Tomaz relatou à PF que ele e os outros assessores citados anteriormente contribuem levantando informações para as lives do presidente, transmitidas às quintas-feiras no canal de Jair Bolsonaro no Youtube, com 3,56 milhões de inscritos. No dia 25.out.2021, a plataforma de compartilhamento de vídeos removeu uma live do presidente por relacionar vacinas contra covid-19 à possibilidade de se contrair HIV, o que é refutado pela ciência.
Outra atividade exercida pelos assessores especiais da Presidência é fornecer conteúdo para blogs alinhados com o governo.

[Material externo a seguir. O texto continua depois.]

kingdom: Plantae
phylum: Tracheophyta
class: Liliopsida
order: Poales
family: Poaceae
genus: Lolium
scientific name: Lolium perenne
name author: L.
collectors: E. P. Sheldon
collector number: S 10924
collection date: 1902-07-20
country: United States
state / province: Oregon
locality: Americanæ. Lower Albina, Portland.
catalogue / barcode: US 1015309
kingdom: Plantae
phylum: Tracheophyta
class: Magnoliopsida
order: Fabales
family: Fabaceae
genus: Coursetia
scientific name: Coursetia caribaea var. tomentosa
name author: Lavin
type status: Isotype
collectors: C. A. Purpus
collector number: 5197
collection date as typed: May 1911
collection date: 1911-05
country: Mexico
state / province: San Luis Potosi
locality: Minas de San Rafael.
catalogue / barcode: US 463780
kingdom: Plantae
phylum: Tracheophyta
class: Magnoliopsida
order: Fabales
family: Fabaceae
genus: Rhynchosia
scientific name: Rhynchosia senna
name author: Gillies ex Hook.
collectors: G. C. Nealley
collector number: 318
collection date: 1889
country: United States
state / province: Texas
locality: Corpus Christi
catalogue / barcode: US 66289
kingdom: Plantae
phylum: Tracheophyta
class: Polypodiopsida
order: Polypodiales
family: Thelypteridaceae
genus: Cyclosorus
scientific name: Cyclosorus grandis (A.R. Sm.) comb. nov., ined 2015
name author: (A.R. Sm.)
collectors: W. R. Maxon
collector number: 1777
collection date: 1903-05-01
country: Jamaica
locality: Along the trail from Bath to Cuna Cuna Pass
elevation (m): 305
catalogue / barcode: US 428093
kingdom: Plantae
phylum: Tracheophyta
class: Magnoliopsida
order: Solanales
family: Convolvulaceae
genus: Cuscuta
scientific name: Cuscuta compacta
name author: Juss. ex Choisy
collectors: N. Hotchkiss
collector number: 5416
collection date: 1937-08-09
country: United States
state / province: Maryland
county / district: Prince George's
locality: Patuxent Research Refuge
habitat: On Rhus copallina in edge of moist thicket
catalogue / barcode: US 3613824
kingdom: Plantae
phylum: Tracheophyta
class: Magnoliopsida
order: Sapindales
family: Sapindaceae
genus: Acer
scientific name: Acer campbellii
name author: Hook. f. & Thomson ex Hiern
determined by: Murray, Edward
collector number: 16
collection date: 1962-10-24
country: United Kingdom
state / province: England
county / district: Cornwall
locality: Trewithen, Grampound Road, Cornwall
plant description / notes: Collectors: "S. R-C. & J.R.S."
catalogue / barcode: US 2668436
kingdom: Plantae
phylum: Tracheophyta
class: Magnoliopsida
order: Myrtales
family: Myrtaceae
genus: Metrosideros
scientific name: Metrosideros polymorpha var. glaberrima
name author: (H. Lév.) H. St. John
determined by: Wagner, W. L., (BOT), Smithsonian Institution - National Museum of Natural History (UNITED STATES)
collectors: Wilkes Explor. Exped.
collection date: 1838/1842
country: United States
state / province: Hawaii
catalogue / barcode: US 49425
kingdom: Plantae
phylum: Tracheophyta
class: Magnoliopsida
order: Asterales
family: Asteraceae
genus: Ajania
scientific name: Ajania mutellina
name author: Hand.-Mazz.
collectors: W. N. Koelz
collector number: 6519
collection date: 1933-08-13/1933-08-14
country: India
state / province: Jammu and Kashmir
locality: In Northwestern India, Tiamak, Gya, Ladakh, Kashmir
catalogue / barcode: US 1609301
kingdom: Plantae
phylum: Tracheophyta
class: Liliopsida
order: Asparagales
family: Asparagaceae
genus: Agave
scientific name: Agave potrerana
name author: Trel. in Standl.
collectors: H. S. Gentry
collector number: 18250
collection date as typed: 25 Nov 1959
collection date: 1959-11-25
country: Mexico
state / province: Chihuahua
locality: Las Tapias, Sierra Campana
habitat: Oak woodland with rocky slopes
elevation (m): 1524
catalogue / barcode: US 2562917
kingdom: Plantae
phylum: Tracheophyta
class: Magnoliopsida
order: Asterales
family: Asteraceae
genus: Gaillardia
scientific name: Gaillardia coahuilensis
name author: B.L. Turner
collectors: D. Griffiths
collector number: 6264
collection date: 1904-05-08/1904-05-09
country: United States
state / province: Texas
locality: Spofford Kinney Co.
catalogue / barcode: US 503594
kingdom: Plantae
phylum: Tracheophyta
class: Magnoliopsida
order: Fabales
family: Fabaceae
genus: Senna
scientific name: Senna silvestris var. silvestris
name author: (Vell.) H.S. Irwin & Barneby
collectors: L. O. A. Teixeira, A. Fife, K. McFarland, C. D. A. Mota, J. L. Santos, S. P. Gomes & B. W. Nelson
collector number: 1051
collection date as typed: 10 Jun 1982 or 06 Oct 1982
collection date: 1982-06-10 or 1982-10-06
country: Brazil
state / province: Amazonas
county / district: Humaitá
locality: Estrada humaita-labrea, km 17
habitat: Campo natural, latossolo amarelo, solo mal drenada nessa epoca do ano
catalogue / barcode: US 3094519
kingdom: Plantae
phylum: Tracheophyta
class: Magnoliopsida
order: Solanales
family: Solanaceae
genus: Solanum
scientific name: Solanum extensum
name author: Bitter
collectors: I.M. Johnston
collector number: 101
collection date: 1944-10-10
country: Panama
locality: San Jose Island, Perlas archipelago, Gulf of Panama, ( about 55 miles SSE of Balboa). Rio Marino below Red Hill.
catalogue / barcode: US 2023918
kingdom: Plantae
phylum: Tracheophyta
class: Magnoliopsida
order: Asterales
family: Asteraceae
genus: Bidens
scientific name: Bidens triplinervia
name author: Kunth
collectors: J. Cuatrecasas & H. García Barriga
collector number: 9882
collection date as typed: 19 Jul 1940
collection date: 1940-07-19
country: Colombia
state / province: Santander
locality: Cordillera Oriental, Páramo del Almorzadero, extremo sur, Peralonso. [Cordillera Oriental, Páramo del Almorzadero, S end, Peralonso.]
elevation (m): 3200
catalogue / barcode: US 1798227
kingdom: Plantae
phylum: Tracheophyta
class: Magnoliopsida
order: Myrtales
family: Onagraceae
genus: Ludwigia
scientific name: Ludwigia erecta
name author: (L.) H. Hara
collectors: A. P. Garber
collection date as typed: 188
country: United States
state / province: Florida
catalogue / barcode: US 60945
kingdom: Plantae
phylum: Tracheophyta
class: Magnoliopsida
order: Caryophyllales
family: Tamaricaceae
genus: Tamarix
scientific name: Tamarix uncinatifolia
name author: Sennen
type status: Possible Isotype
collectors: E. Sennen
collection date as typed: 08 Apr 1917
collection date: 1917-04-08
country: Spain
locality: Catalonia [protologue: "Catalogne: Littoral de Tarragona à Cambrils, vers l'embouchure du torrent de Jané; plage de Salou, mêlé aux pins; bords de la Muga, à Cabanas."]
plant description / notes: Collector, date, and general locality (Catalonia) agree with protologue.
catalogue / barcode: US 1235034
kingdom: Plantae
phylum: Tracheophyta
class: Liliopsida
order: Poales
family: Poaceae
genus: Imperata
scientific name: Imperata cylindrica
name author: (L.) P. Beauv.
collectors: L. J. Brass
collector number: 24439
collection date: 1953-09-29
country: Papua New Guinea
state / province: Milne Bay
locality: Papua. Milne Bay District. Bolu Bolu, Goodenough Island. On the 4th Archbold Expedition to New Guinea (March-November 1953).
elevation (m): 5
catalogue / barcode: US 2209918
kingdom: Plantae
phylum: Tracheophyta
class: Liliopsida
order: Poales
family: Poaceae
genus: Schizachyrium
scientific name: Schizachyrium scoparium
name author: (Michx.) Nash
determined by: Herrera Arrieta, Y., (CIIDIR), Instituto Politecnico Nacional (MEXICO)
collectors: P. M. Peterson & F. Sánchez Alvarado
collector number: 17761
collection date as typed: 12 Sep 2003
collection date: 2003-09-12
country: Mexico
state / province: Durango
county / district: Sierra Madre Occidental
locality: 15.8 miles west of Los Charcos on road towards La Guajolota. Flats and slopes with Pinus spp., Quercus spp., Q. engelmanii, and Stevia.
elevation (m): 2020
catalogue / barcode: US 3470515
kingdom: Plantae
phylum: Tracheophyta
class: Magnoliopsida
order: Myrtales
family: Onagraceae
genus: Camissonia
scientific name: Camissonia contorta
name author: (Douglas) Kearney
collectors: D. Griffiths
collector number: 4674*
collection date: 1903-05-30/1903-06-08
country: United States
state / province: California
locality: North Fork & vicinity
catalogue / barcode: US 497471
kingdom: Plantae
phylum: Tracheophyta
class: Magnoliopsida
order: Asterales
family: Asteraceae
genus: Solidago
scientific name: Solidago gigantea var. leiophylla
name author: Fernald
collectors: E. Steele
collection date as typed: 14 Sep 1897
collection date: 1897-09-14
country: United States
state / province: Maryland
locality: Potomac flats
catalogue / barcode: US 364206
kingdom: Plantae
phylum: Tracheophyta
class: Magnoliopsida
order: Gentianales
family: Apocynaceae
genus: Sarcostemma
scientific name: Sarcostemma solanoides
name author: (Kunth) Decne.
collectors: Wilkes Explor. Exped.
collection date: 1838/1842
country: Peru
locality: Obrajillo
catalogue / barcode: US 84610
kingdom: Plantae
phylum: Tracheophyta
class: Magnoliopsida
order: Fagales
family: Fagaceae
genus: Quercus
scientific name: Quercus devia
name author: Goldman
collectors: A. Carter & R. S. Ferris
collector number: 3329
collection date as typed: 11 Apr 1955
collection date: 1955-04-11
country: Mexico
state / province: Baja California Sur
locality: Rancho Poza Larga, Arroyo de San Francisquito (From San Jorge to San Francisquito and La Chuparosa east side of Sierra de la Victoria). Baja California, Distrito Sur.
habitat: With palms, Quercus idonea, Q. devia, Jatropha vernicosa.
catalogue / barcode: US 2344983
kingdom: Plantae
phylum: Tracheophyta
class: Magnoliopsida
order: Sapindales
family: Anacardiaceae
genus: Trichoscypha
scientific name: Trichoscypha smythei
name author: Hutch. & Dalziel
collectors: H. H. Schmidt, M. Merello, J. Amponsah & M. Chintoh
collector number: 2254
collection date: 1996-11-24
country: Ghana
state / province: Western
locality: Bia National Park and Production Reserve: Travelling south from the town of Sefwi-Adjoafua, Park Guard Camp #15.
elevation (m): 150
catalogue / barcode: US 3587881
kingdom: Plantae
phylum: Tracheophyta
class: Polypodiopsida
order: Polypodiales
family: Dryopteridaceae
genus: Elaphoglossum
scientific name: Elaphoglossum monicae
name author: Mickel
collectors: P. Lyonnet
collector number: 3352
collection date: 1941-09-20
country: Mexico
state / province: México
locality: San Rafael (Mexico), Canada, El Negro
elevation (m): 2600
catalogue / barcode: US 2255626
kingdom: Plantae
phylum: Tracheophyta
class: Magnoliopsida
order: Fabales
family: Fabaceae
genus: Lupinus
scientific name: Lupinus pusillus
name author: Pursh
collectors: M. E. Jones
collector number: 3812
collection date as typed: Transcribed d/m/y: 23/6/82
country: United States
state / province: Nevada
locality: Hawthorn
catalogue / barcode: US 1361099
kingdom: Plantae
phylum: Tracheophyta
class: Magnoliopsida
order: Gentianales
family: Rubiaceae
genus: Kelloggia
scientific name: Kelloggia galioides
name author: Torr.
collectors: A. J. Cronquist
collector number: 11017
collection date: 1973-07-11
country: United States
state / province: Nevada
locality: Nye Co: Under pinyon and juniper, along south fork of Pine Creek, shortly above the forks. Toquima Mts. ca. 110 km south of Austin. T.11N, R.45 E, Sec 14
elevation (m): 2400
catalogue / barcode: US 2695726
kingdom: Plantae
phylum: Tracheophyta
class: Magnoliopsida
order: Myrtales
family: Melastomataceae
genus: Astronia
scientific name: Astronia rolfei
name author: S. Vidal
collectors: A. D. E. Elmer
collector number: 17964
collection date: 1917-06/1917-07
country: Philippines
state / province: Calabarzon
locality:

Anderson Azevedo Rossi, dono do canal EvilGamersBrasil, disse à PF que conseguiu o contato telefônico de Tercio Arnaud Tomaz em um telefonema para o número oficial da Secretaria Especial de Comunicação Social (Secom) da Presidência.
A Secom não respondeu ao pedido de informação da Abraji e não comentou se as contas do presidente em redes sociais são pessoais. Os gabinetes de Carlos Bolsonaro, Tercio Arnaud Tomaz e Mateus Matos Diniz também foram contatados, mas não se pronunciaram até a publicação desta matéria. A reportagem poderá ser atualizada tão logo eles se manifestem.
Líder de bloqueios
Com mais de 7 milhões de seguidores, o presidente Jair Bolsonaro segue no topo da lista de autoridades que mais banem profissionais de imprensa no Twitter. O chefe do Executivo bloqueou ainda seis veículos de imprensa, DCM, Aos Fatos, The Intercept Brasil, Congresso em Foco, Repórter Brasil e O Antagonista.
Completam o grupo dos campeões de bloqueios o ex-ministro da Educação Abraham Weintraub (38), o secretário especial da Cultura, Mário Frias (26), o vereador Carlos Bolsonaro (21), o deputado federal Eduardo Bolsonaro (20) e o ex-assessor especial da Presidência Arthur Weintraub (18). Carlos e Mário Frias também bloquearam, respectivamente, veículos tradicionais como UOL e Ilustrada, a editoria de cultura da Folha de S.Paulo.
De acordo com Ana Carolina Westrup, pesquisadora do Coletivo Brasil de Comunicação Social (Intervozes), vedar acesso a canais de autoridades não apenas viola predicados da democracia, como o direito de acesso à informação e de expressão, como vai contra a garantia de manifestação dos profissionais de imprensa. “O jornalista fica impossibilitado de responder a um anúncio no mesmo espaço onde ele é feito”, diz.
No total, a Abraji registrou 296 bloqueios contra jornalistas e 14 contra veículos de imprensa. A pesquisa diária de bloqueios na rede mostrou quais autoridades mais barram jornalistas e veículos e que a estratégia de negar acesso a sua conta a um jornalista, além de dificultar o trabalho de apuração, pode configurar ato discriminatório. O projeto tem financiamento da Open Society Foundations.